Brief:
Beginning with the first line, please return the entries exactly through the line that contains "11: (435, 70)", and leave out all later lines.

Data records:
BEGIN

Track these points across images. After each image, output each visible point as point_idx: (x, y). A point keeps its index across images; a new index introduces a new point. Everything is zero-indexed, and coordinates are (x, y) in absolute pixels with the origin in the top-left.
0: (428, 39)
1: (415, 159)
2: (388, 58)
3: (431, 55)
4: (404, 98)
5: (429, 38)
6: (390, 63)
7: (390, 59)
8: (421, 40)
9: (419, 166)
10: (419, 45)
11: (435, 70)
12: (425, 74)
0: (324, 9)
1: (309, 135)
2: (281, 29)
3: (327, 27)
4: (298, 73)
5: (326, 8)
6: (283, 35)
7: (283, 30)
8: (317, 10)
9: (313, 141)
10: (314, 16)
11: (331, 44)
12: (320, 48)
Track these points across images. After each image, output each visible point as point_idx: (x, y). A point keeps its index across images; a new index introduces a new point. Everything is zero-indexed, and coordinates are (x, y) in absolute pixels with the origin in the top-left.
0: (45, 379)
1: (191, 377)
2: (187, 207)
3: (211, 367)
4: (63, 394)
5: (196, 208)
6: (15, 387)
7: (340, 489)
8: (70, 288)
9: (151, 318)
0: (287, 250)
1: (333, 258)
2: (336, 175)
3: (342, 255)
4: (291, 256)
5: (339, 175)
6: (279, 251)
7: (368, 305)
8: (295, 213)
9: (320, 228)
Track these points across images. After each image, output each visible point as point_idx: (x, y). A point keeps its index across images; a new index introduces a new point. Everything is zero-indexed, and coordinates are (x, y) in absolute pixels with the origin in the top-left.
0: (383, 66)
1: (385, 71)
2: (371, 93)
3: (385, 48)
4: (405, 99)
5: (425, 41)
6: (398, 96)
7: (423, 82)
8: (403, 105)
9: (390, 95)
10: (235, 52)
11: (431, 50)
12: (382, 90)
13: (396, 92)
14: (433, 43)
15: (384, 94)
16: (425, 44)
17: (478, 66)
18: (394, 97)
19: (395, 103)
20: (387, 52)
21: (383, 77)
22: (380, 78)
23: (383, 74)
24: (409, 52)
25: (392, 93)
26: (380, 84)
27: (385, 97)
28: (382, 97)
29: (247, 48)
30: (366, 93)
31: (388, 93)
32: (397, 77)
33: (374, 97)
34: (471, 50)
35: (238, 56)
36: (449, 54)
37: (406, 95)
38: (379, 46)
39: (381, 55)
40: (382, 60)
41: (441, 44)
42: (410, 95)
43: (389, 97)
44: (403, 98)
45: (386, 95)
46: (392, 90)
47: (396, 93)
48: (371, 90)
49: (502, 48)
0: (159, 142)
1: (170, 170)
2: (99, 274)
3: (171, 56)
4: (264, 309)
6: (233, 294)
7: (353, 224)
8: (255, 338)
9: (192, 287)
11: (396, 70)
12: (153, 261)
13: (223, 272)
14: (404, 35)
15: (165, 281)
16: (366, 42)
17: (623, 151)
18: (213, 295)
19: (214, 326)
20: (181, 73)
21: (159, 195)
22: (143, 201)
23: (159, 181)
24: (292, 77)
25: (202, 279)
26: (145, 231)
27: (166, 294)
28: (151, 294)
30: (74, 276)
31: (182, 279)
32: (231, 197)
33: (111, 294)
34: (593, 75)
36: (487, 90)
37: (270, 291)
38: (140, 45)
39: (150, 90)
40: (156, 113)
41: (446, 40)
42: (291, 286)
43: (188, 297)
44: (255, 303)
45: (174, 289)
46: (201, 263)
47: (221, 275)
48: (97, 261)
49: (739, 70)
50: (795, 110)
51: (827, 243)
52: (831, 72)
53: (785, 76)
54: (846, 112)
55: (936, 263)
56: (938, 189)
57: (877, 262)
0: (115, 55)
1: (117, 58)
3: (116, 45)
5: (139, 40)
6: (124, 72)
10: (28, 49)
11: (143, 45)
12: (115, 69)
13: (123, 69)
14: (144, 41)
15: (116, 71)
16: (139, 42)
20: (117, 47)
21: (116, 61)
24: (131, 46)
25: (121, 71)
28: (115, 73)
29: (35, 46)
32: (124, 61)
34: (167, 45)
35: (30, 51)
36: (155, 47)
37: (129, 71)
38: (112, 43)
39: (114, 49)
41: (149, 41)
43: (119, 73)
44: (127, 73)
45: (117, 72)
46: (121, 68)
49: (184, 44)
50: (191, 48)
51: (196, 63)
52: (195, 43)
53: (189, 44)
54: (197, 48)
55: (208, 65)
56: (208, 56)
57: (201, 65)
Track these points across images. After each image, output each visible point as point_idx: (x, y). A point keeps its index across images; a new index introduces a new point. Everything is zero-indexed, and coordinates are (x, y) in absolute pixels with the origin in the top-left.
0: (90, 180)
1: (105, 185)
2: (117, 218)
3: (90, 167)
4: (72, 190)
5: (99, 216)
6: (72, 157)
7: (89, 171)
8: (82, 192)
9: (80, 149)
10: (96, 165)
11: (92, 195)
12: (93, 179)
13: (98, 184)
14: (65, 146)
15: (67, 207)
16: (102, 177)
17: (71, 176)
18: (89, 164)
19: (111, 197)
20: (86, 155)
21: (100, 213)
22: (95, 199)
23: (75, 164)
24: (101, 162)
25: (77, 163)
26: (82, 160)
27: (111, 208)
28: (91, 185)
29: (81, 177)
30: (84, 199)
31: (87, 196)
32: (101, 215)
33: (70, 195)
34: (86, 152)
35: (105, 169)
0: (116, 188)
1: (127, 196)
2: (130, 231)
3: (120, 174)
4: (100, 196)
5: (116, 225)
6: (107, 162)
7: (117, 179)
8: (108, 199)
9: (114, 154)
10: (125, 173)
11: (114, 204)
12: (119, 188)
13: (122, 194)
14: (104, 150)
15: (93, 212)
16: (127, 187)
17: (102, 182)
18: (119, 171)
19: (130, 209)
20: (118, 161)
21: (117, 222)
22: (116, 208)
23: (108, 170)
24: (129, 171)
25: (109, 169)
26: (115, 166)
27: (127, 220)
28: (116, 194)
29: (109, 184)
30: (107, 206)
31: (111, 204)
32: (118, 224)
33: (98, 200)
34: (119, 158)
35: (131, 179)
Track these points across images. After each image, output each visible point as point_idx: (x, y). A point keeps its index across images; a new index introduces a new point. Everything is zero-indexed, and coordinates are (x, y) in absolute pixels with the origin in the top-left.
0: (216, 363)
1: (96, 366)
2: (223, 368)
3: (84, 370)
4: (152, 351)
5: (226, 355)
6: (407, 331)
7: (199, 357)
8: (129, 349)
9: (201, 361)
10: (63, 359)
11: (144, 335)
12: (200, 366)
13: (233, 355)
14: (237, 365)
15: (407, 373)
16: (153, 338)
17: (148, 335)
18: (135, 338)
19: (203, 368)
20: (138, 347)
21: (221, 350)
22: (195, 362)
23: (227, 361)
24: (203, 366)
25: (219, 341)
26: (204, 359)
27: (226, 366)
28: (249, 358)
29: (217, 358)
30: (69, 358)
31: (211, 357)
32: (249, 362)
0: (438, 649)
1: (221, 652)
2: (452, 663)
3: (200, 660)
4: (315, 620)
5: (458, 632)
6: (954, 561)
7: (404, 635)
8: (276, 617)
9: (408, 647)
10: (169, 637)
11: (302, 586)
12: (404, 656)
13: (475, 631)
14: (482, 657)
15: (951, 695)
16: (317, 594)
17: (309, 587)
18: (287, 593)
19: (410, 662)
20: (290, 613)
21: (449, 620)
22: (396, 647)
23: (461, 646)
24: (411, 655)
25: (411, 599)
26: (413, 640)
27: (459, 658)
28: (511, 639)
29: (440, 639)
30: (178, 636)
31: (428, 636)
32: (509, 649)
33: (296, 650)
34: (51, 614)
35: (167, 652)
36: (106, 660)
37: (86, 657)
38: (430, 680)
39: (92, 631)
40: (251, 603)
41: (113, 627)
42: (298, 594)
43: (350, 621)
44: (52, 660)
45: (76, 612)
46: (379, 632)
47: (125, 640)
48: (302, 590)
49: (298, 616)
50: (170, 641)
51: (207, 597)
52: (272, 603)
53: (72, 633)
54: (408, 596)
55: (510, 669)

END

Response:
Track these points across images. After each image, output each visible point as point_idx: (x, y). A point keeps its index across images; a new index introduces a new point. Everything is zero-indexed, and coordinates are (x, y) in absolute pixels with the origin in the top-left.
0: (428, 39)
1: (415, 159)
2: (388, 58)
3: (431, 55)
4: (404, 98)
5: (429, 38)
6: (390, 63)
7: (390, 59)
8: (421, 40)
9: (419, 166)
10: (419, 45)
11: (435, 70)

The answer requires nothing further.